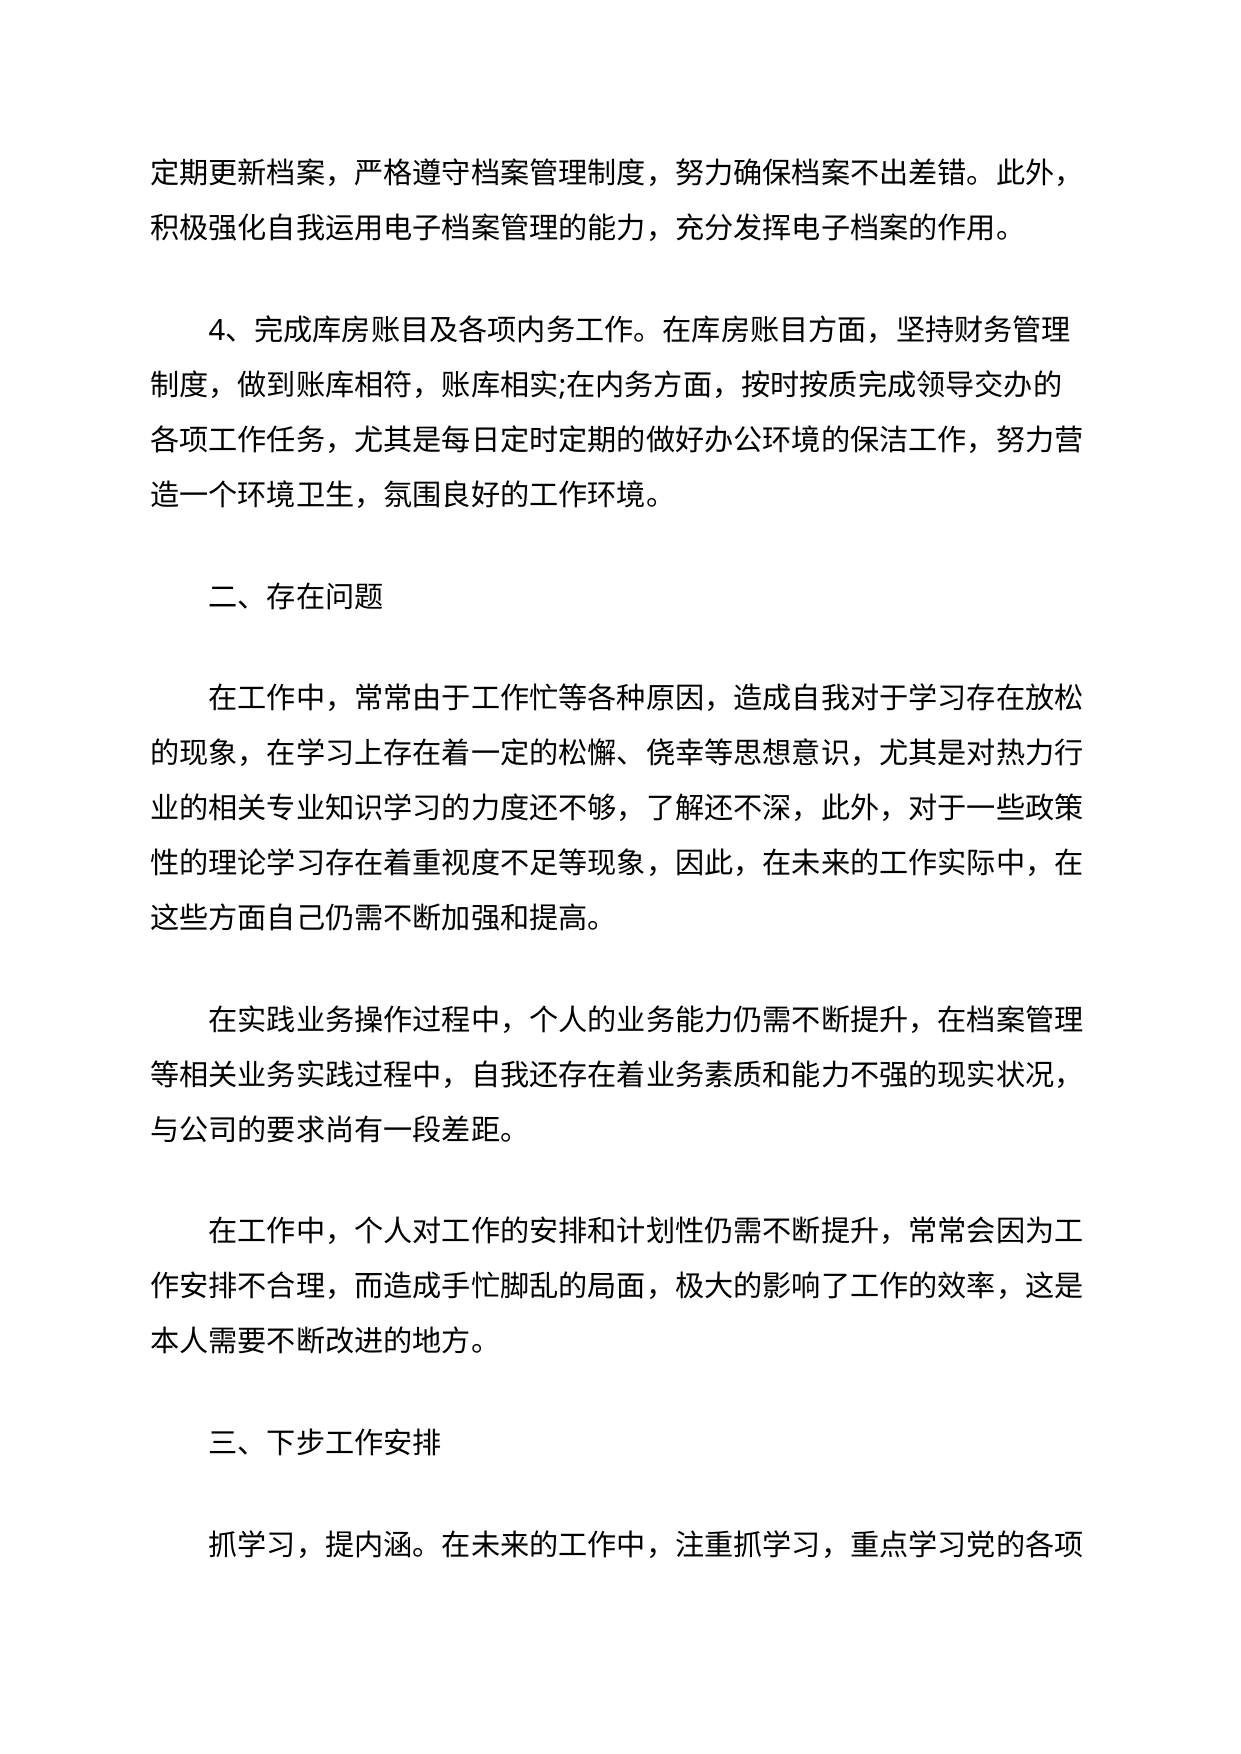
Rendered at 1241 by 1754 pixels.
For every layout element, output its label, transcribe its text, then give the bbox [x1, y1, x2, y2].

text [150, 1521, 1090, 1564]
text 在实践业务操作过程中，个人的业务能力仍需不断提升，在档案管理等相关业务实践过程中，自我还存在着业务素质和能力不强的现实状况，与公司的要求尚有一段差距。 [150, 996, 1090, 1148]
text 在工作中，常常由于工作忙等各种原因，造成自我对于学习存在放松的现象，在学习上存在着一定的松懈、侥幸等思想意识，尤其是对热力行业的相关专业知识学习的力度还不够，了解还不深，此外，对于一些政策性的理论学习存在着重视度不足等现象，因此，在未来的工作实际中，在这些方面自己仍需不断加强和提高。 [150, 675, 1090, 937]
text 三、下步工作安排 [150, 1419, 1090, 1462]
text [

## Task objective
Return the listing exactly as it appears, excluding any image.

## Answer to this problem
Rendered at 1241 by 1754 pixels.
For every layout element, output its label, transcribe its text, then give the bbox [x1, y1, x2, y2].

text [150, 1521, 1090, 1564]
text 在实践业务操作过程中，个人的业务能力仍需不断提升，在档案管理等相关业务实践过程中，自我还存在着业务素质和能力不强的现实状况，与公司的要求尚有一段差距。 [150, 996, 1090, 1148]
text 在工作中，常常由于工作忙等各种原因，造成自我对于学习存在放松的现象，在学习上存在着一定的松懈、侥幸等思想意识，尤其是对热力行业的相关专业知识学习的力度还不够，了解还不深，此外，对于一些政策性的理论学习存在着重视度不足等现象，因此，在未来的工作实际中，在这些方面自己仍需不断加强和提高。 [150, 675, 1090, 937]
text 三、下步工作安排 [150, 1419, 1090, 1462]
text [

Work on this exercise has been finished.